Results: ΔF508 mouse hearts showed LV concentric remodeling along with enhanced inotropy (increased +dP/dt, fractional shortening, decreased isovolumetric contraction time) and greater lusitropy (-dP/dt, Tau). Aortas displayed increased stiffness and altered diastolic flow. β-adrenergic stimulation revealed diminished cardiac reserve (attenuated +dP/dt,-dP/dt, LV pressure).

Conclusions: In a mouse model of CF, CFTR mutation leads to LV remodeling with alteration of cardiac and aortic functions in the absence of lung disease. As CF patients live longer, more active lives, their risk for cardiovascular disease should be considered.

Keywords: Aorta; CFTR; Cystic fibrosis; Left ventricular function.

Figure 1. ΔF508 CFTR mice show increased baseline cardiac activity

LV hemodynamic measurements were performed in WT (n=9) and ΔF508 (n=12) mice via catheterization. Each circle represents a single mouse, while the line represents the mean.

Figure 2. CFTR mutation causes increases aortic stiffness

In vivo, aortic compliance was measured using echocardiography in WT and ΔF508 mice (n=10). A. Representative images of WT and ΔF508 aortic arches using M-mode images presented with values for mean internal diameters (ID) of aorta (Ao) during diastole (d) and systole (s). B. Distensibility was calculated as the relative change in diameter between systole and diastole. C. Pulse wave velocity-measured aortic stiffness. D. Representative Doppler flow images during 2 cycles of systole and diastole through the aortic arches of WT and ΔF508 mice. The straight line represents zero blood velocity with below the line showing velocity of forward flow as blood moves away from probe and above the line showing velocity of retrograde flow as blood moves towards probe. Values for the mean forward and retrograde velocities are presented. All values are presented as means ± SEM. *, P < 0.05; **, P < 0.01; ***, P < 0.001 vs. WT by Student’s t-test.
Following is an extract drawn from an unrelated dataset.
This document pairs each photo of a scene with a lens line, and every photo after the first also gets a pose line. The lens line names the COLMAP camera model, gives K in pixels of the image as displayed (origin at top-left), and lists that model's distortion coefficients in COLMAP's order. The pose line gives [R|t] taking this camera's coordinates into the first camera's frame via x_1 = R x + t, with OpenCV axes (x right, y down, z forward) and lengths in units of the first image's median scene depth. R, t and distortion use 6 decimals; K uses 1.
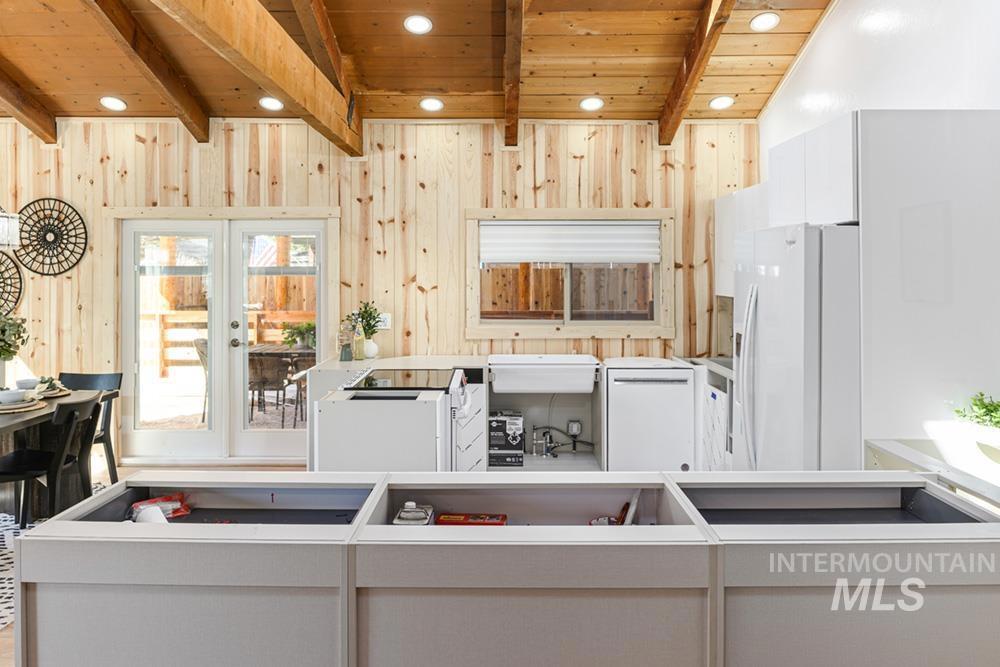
lens RADIAL K [[708.6, 0, 498.7], [0, 708.6, 323.7], [0, 0, 1]] dist [-0.008363, -0.011458]
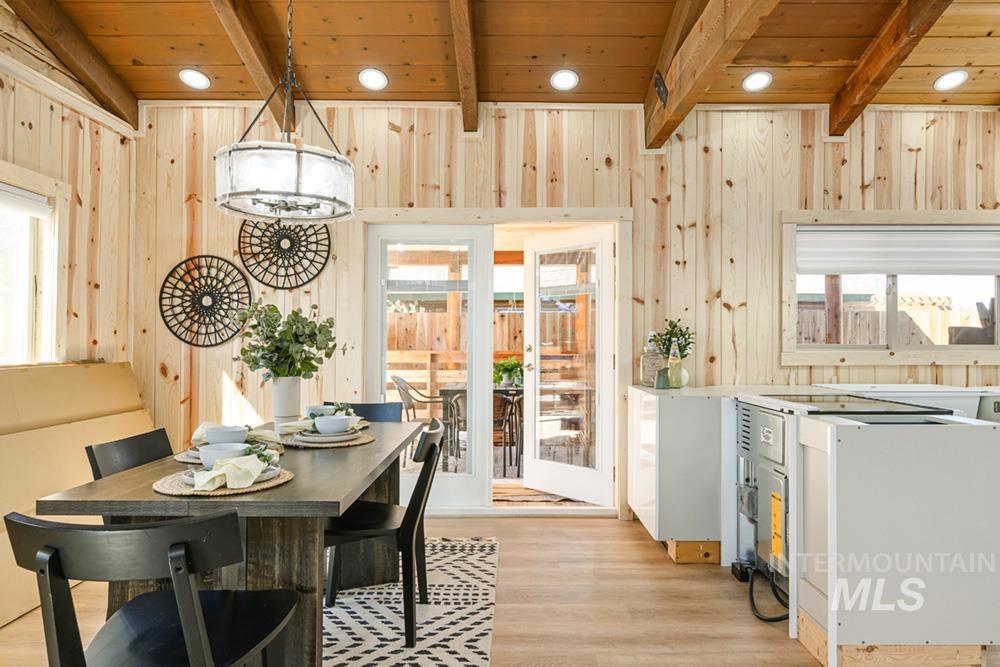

Figure 3. Decreased cardiac reserve in ΔF508 mice during β-adrenergic stimulation

LV catheterization-measured hemodynamic changes following stimulation with serial concentrations of the β₁-adrenergic agonist dobutamine in WT (n=9) and ΔF508 (n=12) mice. Data are shown as percent change from the respective baseline (Figure 1) for each concentration. Values are expressed as means ± SEM. *, P < 0.05; **, P < 0.01; ***, P < 0.001 vs. WT by Student’s t-test.